Transgender rights case in the United States

Doe v. Regional School Unit 26 (also referred to as Doe v. Clenchy) was a landmark anti-discrimination case decided by the Maine Supreme Judicial Court in June 2013 involving right of transgender student Nicole Maines to use the female bathroom in her high school. Upon initial filing, Maines was referenced by the pseudonym "Susan Doe" in court papers to protect her identity.

The case marked the first time that a state court ruled that denying a transgender student access to the bathroom consistent with their gender identity is unlawful.

== Background ==
The Maine Human Rights Act was enacted in 1971 to protect Mainers against discrimination on the basis of race or color, disability, religion, and ancestry or national origin. Attempts to add sexual orientation to the list of protected characteristics began as early as 1977, but weren't successful until 2005, when the legislature finally passed a law amending the Maine Human Rights Act to include sexual orientation and an attempted people's veto failed.

== Case history ==
Nicole Maines was a student in Regional School Unit 26 in Orono, Maine, who began to identify as transgender when she was a toddler. She attended school in "gender-neutral clothing" until third grade, when she began openly identifying as a girl. In fourth grade, the school implemented a 504 Plan to prepare Maines for the following year, when students would have communal bathrooms separated by sex.

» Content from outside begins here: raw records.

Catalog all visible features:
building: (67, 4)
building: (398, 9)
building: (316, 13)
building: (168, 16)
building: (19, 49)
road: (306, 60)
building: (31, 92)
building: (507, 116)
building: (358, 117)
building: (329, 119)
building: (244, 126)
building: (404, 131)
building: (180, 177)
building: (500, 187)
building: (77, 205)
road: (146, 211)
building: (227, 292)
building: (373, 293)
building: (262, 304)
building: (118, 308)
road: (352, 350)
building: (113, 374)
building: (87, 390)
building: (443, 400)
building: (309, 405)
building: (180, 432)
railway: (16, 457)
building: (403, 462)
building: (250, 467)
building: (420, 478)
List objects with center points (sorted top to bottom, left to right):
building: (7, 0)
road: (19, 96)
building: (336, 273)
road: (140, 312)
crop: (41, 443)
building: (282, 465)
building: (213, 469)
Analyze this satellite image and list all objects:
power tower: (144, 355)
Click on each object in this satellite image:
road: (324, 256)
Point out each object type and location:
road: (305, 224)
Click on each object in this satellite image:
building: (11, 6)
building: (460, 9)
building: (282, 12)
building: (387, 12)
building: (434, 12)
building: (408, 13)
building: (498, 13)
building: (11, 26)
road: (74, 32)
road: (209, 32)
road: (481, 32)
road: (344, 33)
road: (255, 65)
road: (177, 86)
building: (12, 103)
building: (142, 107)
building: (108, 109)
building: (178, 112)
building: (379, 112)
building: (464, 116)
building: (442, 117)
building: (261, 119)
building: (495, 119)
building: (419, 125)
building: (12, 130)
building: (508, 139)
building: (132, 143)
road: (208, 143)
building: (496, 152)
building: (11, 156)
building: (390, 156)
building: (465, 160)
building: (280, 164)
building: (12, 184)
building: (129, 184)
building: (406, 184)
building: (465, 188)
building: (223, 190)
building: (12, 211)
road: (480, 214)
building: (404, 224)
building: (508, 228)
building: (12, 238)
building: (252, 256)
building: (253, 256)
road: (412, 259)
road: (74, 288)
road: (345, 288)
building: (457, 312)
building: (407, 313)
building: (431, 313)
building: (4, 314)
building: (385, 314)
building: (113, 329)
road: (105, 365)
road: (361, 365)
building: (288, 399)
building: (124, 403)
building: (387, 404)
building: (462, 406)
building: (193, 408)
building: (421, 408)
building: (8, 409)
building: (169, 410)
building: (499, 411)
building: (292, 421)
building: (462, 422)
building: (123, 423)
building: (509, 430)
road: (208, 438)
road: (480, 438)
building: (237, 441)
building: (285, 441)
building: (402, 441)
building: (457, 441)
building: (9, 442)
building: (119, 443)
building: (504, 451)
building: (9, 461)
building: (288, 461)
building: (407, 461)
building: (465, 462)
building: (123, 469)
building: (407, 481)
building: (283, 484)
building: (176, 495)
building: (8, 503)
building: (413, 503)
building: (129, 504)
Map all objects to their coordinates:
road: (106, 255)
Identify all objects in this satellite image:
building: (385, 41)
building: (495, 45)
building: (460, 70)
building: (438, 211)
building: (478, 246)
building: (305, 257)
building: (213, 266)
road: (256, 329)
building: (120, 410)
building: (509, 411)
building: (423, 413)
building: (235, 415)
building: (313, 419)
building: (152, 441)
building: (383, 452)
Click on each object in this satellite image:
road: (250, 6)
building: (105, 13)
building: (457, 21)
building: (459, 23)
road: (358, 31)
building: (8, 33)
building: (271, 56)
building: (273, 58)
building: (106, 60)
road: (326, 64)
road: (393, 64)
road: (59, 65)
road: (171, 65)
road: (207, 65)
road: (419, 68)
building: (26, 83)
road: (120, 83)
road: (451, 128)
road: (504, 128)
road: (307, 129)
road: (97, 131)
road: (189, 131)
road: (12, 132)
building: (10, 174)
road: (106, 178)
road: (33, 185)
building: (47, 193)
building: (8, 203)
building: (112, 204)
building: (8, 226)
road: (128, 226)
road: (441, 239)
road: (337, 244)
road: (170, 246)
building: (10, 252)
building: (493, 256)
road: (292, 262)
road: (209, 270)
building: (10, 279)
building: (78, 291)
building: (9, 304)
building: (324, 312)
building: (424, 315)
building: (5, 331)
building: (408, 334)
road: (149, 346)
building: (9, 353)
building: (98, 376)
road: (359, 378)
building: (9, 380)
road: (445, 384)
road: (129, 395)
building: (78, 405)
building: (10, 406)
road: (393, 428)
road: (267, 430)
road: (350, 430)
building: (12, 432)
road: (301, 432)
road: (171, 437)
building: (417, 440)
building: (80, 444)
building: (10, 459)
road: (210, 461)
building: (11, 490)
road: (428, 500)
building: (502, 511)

In 2007, while Maines was in fifth grade, a male student followed her into the girls' restroom, claiming he was entitled to use it since Maines was. The student was acting on instructions from his grandfather, who opposed Maines' use of the girls' restroom. To resolve the issue, the school district required that Maines only use a staff bathroom.

Maines' family filed a complaint with the Maine Human Rights Commission, which joined them in a suit against the district in 2009, arguing that Maines' gender identity was protected under the Maine Human Rights Act. In 2012, a state judge sided with the district, saying the district had upheld its responsibility to Maines by providing her an alternate restroom, and was not liable for bullying she had faced from other students. In his decision, Judge William Anderson wrote, "It is no doubt a difficult thing to grow up transgender in today's society. This is a sad truth, which cannot be completely prevented by the law alone. The law casts a broad stroke where one more delicate and refined is needed. Although others mistreated [the girl] because she is transgender, our Maine Human Rights Act only holds a school accountable for deliberate indifference to known, severe and pervasive student-on-student harassment. It does no more."

== Supreme Judicial Court ==
Maines' family appealed to the Maine Supreme Judicial Court. In June 2014, the Maine Supreme Judicial Court ruled that the school district had violated the Maine Human Rights Act, with Judge Warren Silver writing, "RSU 26’s later decision to ban [Nicole] from the girls’ bathroom, based not on a determination that there had been some change in [Nicole's] status but on others’ complaints about the school’s well-considered decision, constituted discrimination based on [Nicole's] sexual orientation."

The court prohibited the district from barring transgender students access to bathrooms consistent with their gender identity. Maines and her family were awarded $75,000.

The sole dissenter, Judge Andrew Mead, agreed that Maines had been unfairly treated but disagreed that the Maine Human Rights Act protected her, and instead said he would prefer the legislature to amend the act to cover transgender individuals. In 2019, Governor Janet Mills signed L.D. 1701 to formally add gender identity to the protections of the Maine Human Rights Act.

== Impact ==
Doe v. Regional School Unit 26 was the first case in which the Maine Supreme Judicial Court determined how the Maine Human Rights Act would apply to transgender students. Significantly, it was also the first case in which any U.S. state supreme court held that transgender students had the right to use the bathroom of their gender identity.

Maines is now an actress and a transgender rights activist.